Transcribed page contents
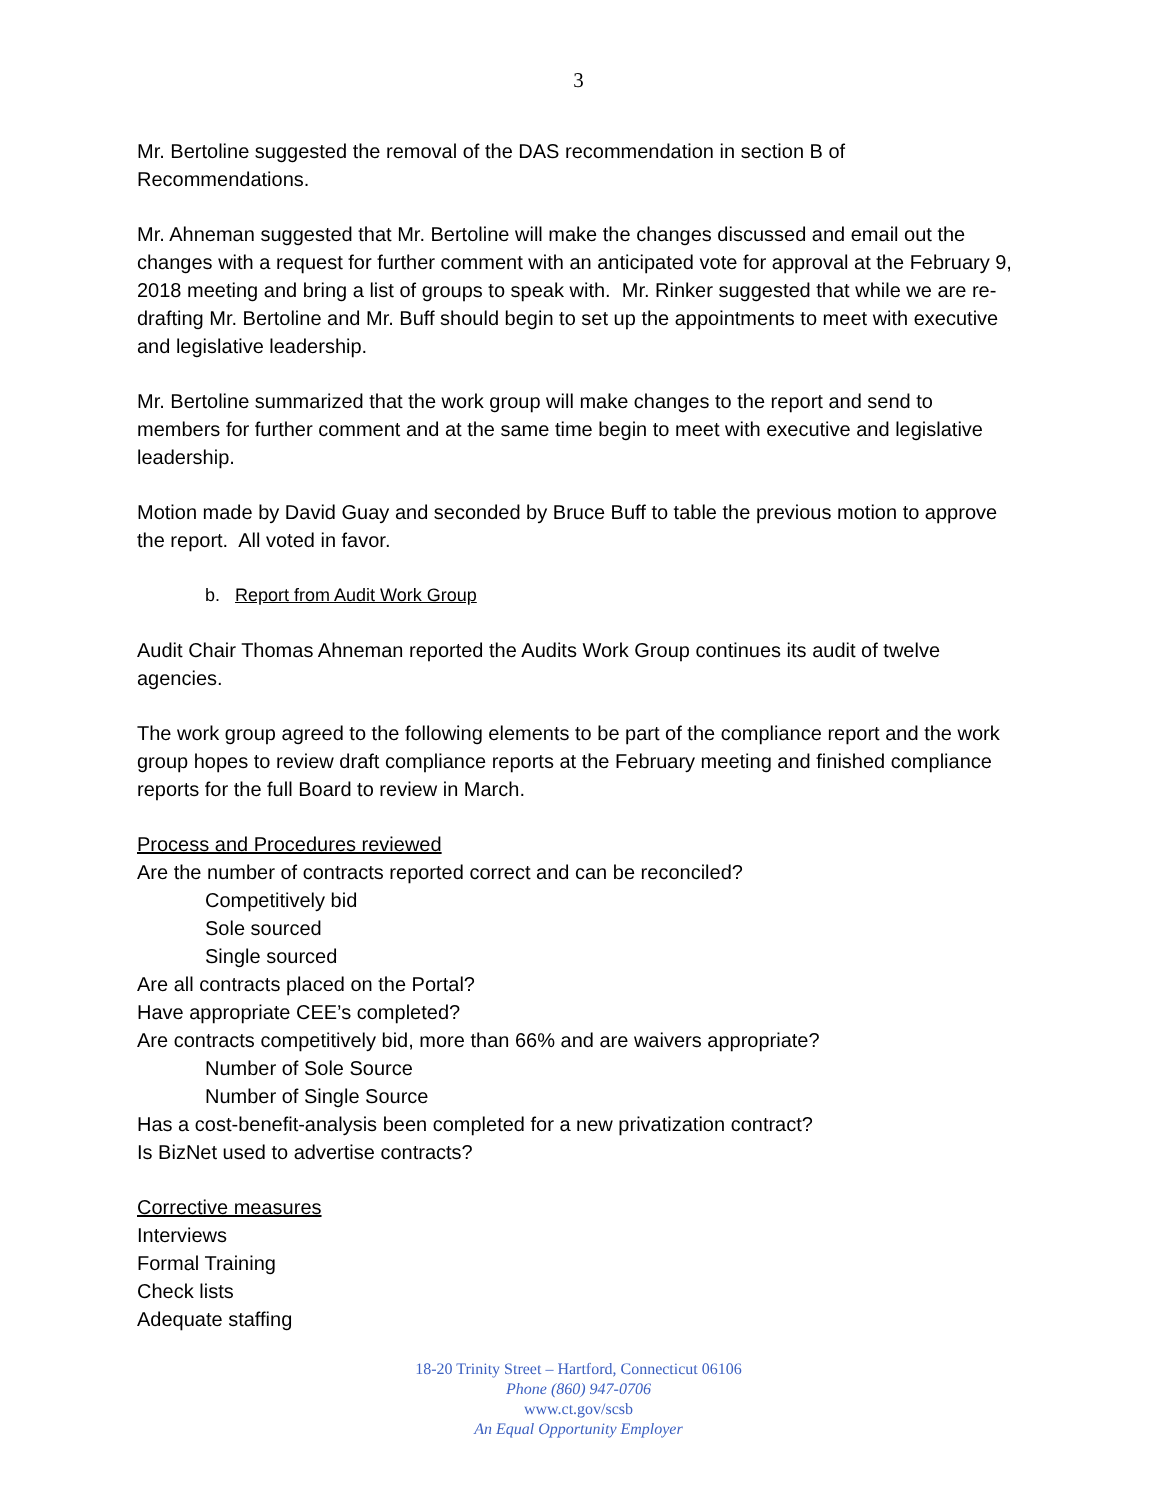3
Mr. Bertoline suggested the removal of the DAS recommendation in section B of Recommendations.
Mr. Ahneman suggested that Mr. Bertoline will make the changes discussed and email out the changes with a request for further comment with an anticipated vote for approval at the February 9, 2018 meeting and bring a list of groups to speak with. Mr. Rinker suggested that while we are re-drafting Mr. Bertoline and Mr. Buff should begin to set up the appointments to meet with executive and legislative leadership.
Mr. Bertoline summarized that the work group will make changes to the report and send to members for further comment and at the same time begin to meet with executive and legislative leadership.
Motion made by David Guay and seconded by Bruce Buff to table the previous motion to approve the report. All voted in favor.
b. Report from Audit Work Group
Audit Chair Thomas Ahneman reported the Audits Work Group continues its audit of twelve agencies.
The work group agreed to the following elements to be part of the compliance report and the work group hopes to review draft compliance reports at the February meeting and finished compliance reports for the full Board to review in March.
Process and Procedures reviewed
Are the number of contracts reported correct and can be reconciled?
Competitively bid
Sole sourced
Single sourced
Are all contracts placed on the Portal?
Have appropriate CEE’s completed?
Are contracts competitively bid, more than 66% and are waivers appropriate?
Number of Sole Source
Number of Single Source
Has a cost-benefit-analysis been completed for a new privatization contract?
Is BizNet used to advertise contracts?
Corrective measures
Interviews
Formal Training
Check lists
Adequate staffing
18-20 Trinity Street – Hartford, Connecticut 06106
Phone (860) 947-0706
www.ct.gov/scsb
An Equal Opportunity Employer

Your goal:
Your answer is a single number: the count of lines in the records holding the string "completed".

Result:
2